Figure 1. Study procedures

Participants

Thirty-six mathematics teachers from six Indonesian junior high schools (West Lombok Regency) participated in this study, and the institutes were categorized as Driving School. As a type of school digitization, an institute mandating that teachers should form learning resources incorporating TPACK was known as a “Driving School.” Since participants were dispersed in various schools, the cluster sampling method was used for selection. Additionally, the people included those with more than 5 years of experience teaching mathematics, ranging from 30 to 50 years of age.

Instrumentation

The main instrument used in this study was a learning device assessment sheet. Learning devices comprised two types, namely Microsoft PowerPoint-based learning media and student worksheets (LKPD). Moreover, the instrument used aspects of TPACK and mathematical skills as the assessment indicators. The assessment sheet was applied during the analysis to evaluate learning devices prepared by mathematics teachers. During the process, a Likert scale with four levels-4 (very good), 3 (good), 2 (poor), and 1 (very poor)-was applied in the evaluation. A four-point scale was selected to simplify the assessment process and minimize assessor indecision (Croasmun, 2011; Koo and Yang, 2025). The analysis also used interview guidelines as an additional instrument in this study. These guidelines were intended to confirm the results obtained from the assessment sheet before concluding (Brown and Danaher, 2017; Deterding and Waters, 2018; Husband, 2020).

Data Analysis Procedure

The data obtained were analyzed quantitatively by calculating the average score of the assessment results. Quantitative analysis was used because it objectively assessed learning devices prepared by teachers and supported the generalization of the results, allowing the devices to be used in a broader context. After obtaining the average score, it was categorized into three levels, namely low (1.00–1.99), medium (2.00–2.99), and high (3.00–4.00) (Iskandar et al., 2021; Rahmatullah et al., 2021). The average score was analyzed separately for each participant based on the school of origin. Moreover, the analysis used codes to represent each school, namely A1, A2, and A3. To support the assessment process, three experts in education, learning technology, and instructional design were enlisted.

RESULTS AND DISCUSSION

Results

RQ1. What is the description of TPACK criteria in mathematics learning devices?

During this section, the analysis assessed learning devices prepared by mathematics teachers. The process used the components of TPACK as aspects in the assessment. The average scores and criteria for learning devices were shown in Table 2 which was related to technological knowledge (TK) aspect. The table showed that the criteria for the teaching devices reviewed from TK aspect varied. Through the evidence of analysis, the three groups had different levels, including low (A3), medium (A2), and high (A1). These results showed that learning devices contained high technological aspects against A1, medium for A2, and low for A3, respectively.

Records provided:

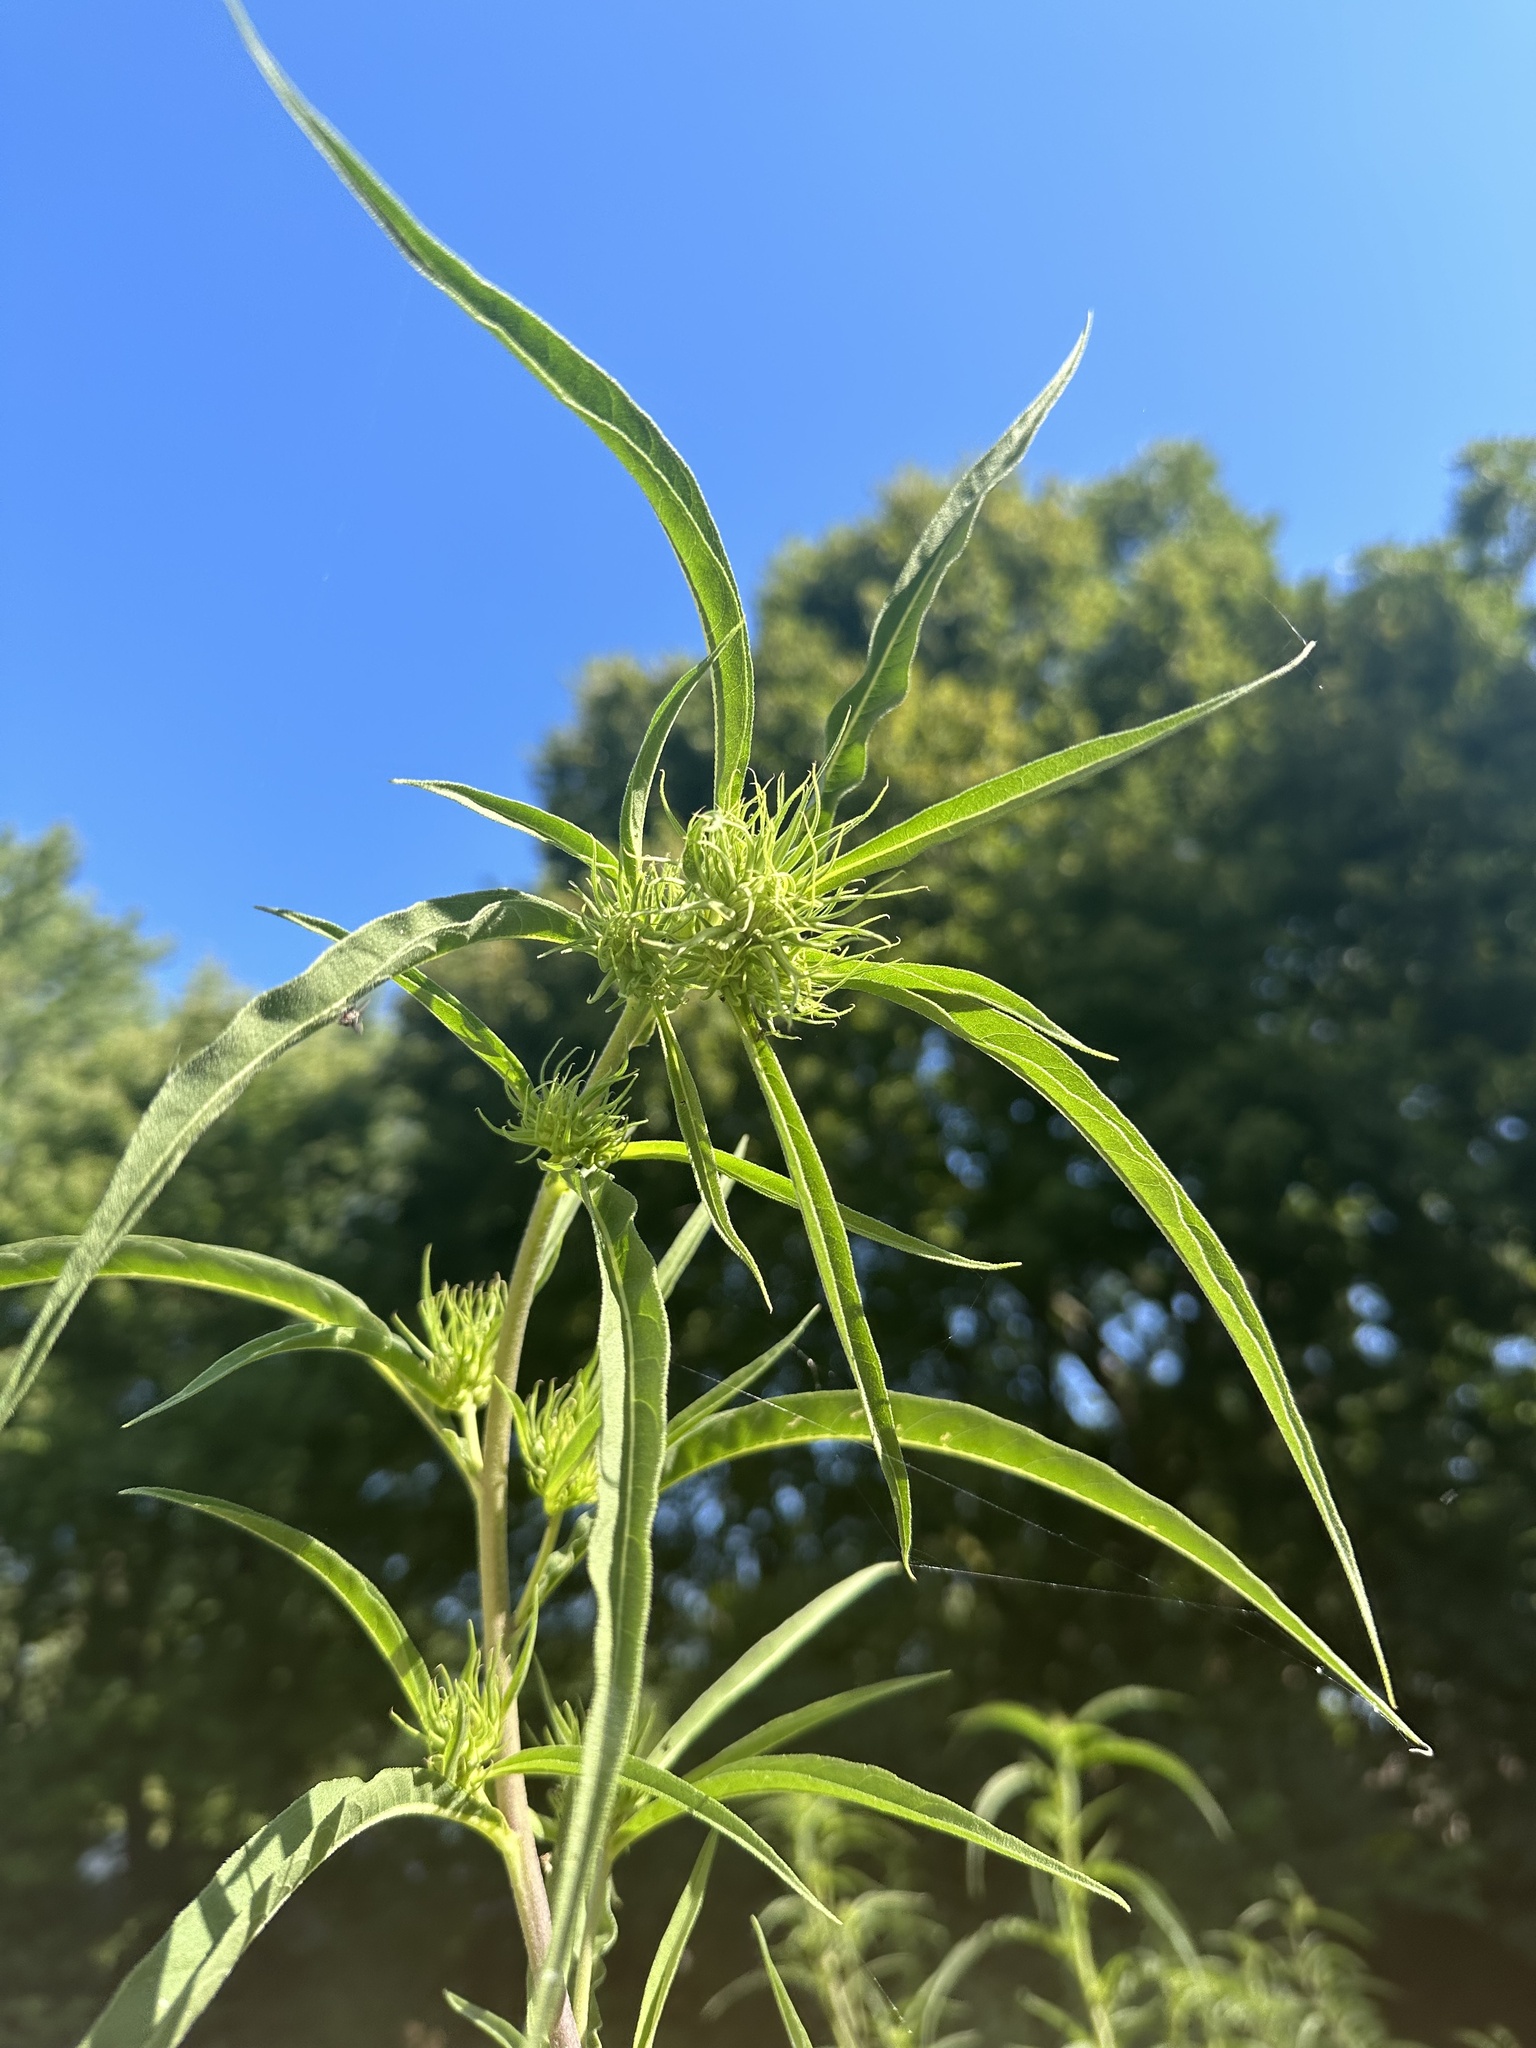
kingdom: Plantae
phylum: Tracheophyta
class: Magnoliopsida
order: Asterales
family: Asteraceae
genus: Helianthus
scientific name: Helianthus maximiliani
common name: Maximilian's sunflower
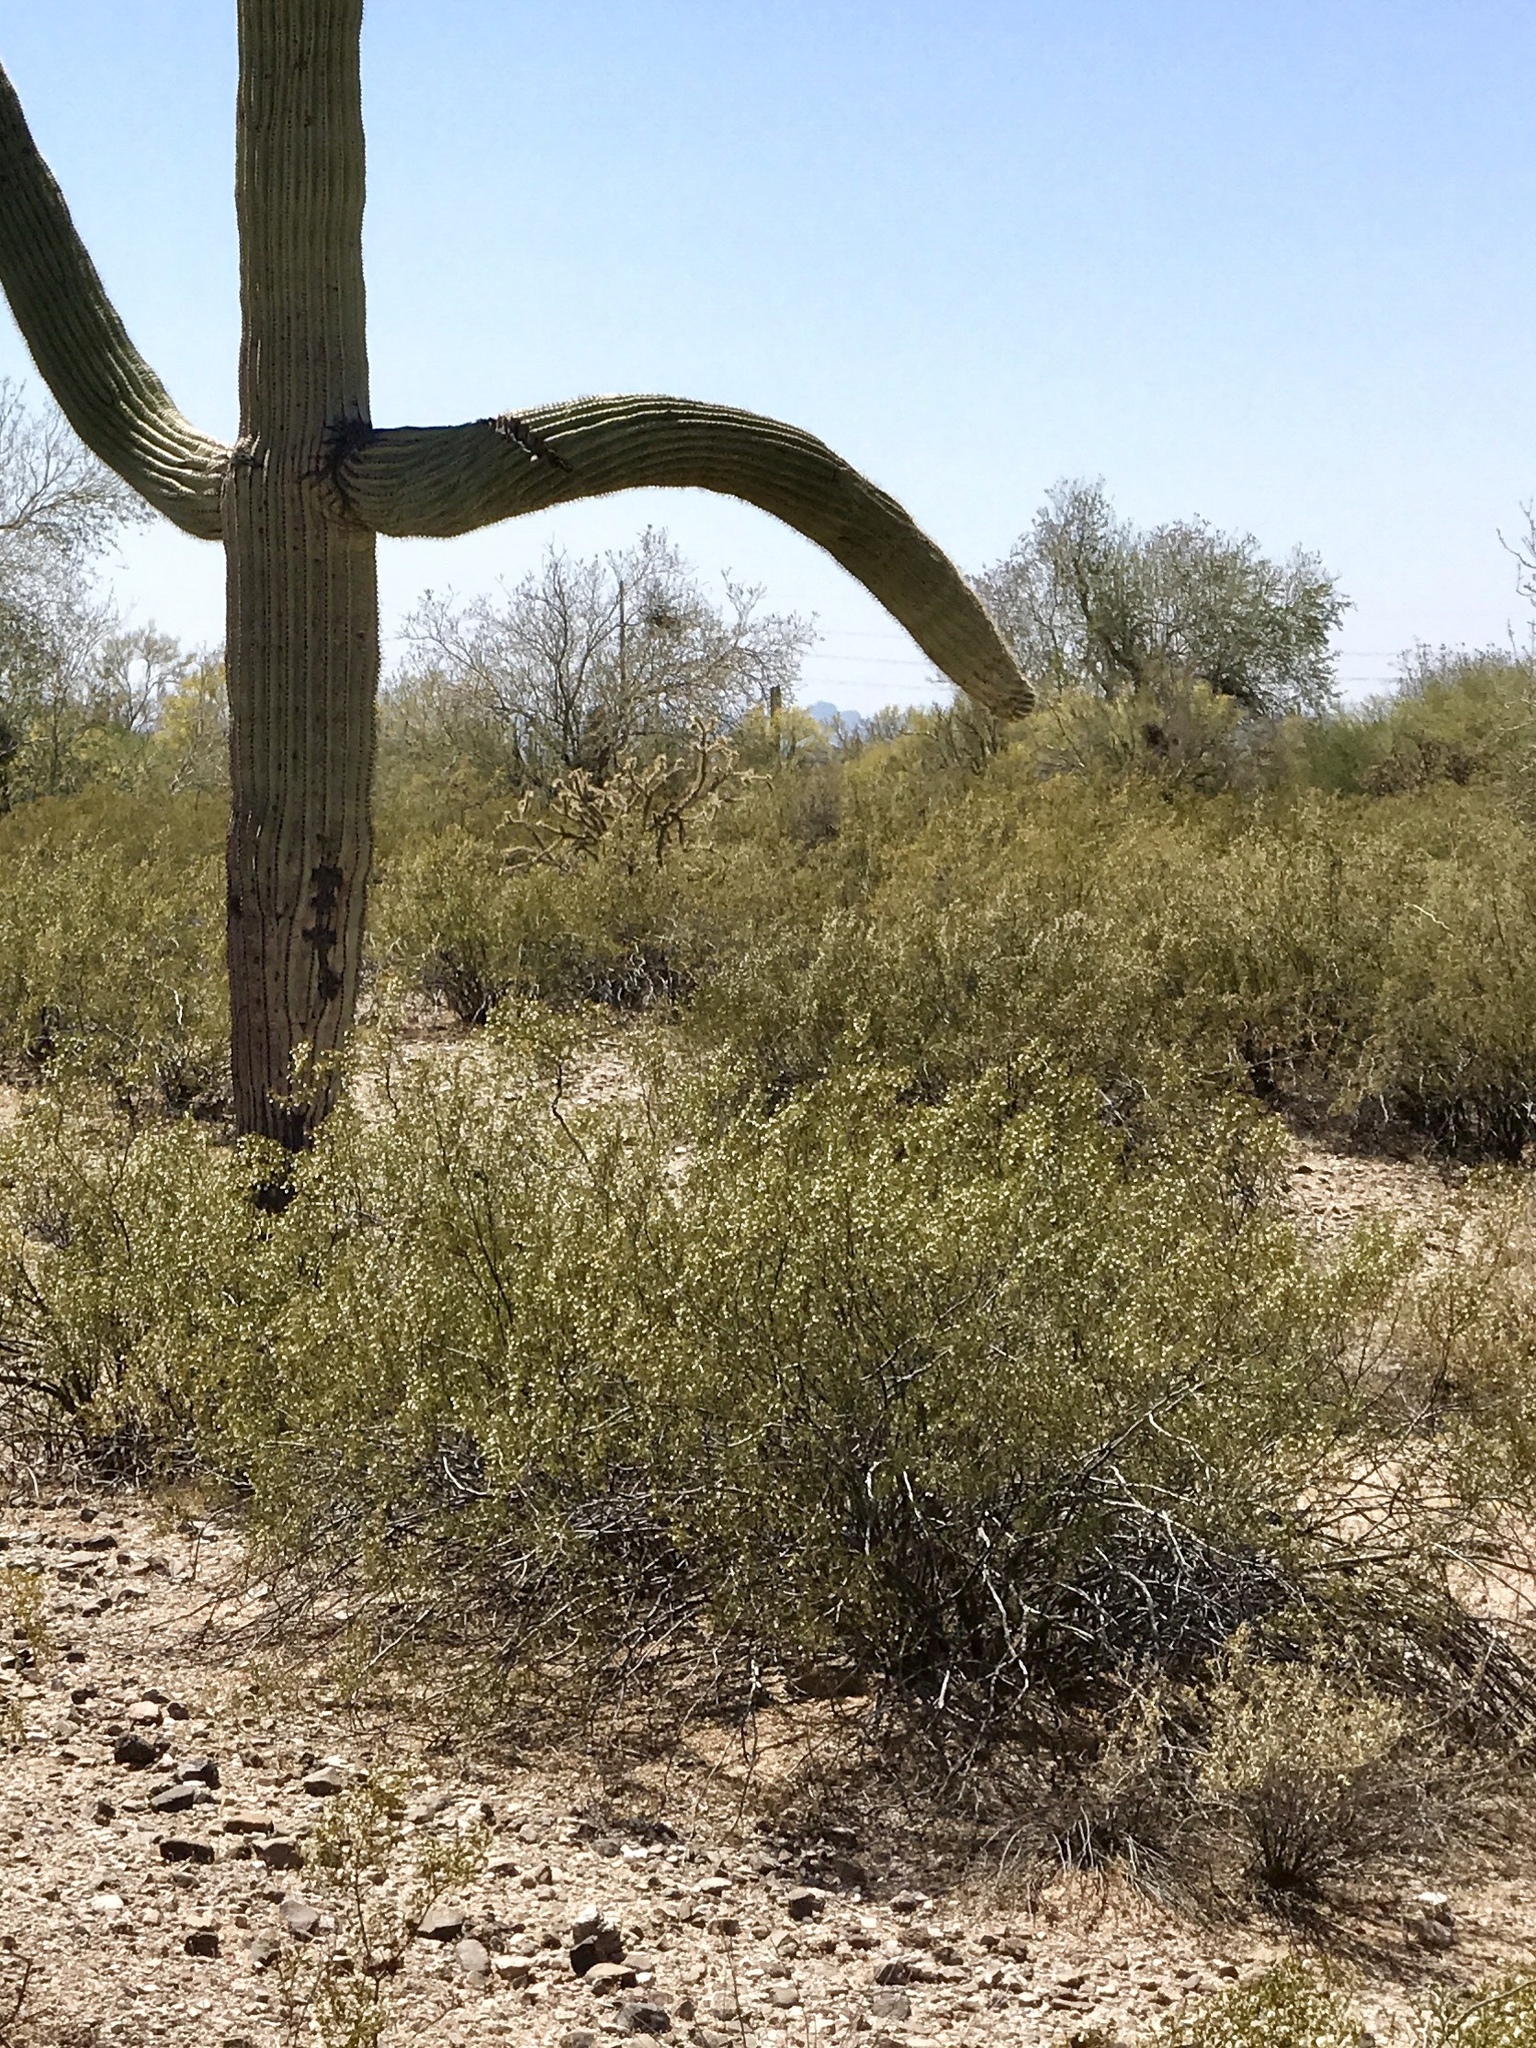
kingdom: Plantae
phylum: Tracheophyta
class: Magnoliopsida
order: Zygophyllales
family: Zygophyllaceae
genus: Larrea
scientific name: Larrea tridentata
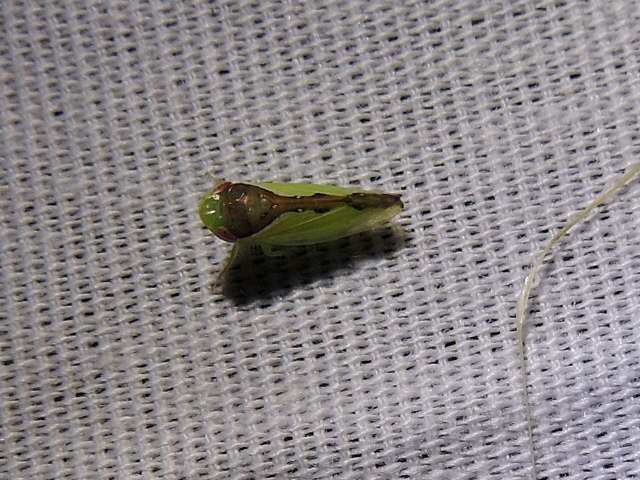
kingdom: Animalia
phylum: Arthropoda
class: Insecta
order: Hemiptera
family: Cicadellidae
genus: Omansobara ing
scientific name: Omansobara ing Omansobara palliolata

Your task:
From the study text above, reproduce the passage starting with "Data Analysis Procedure" and going on through "design were enlisted.", replacing "experts" with "specialists".

Reply to the exercise:
Data Analysis Procedure

The data obtained were analyzed quantitatively by calculating the average score of the assessment results. Quantitative analysis was used because it objectively assessed learning devices prepared by teachers and supported the generalization of the results, allowing the devices to be used in a broader context. After obtaining the average score, it was categorized into three levels, namely low (1.00–1.99), medium (2.00–2.99), and high (3.00–4.00) (Iskandar et al., 2021; Rahmatullah et al., 2021). The average score was analyzed separately for each participant based on the school of origin. Moreover, the analysis used codes to represent each school, namely A1, A2, and A3. To support the assessment process, three specialists in education, learning technology, and instructional design were enlisted.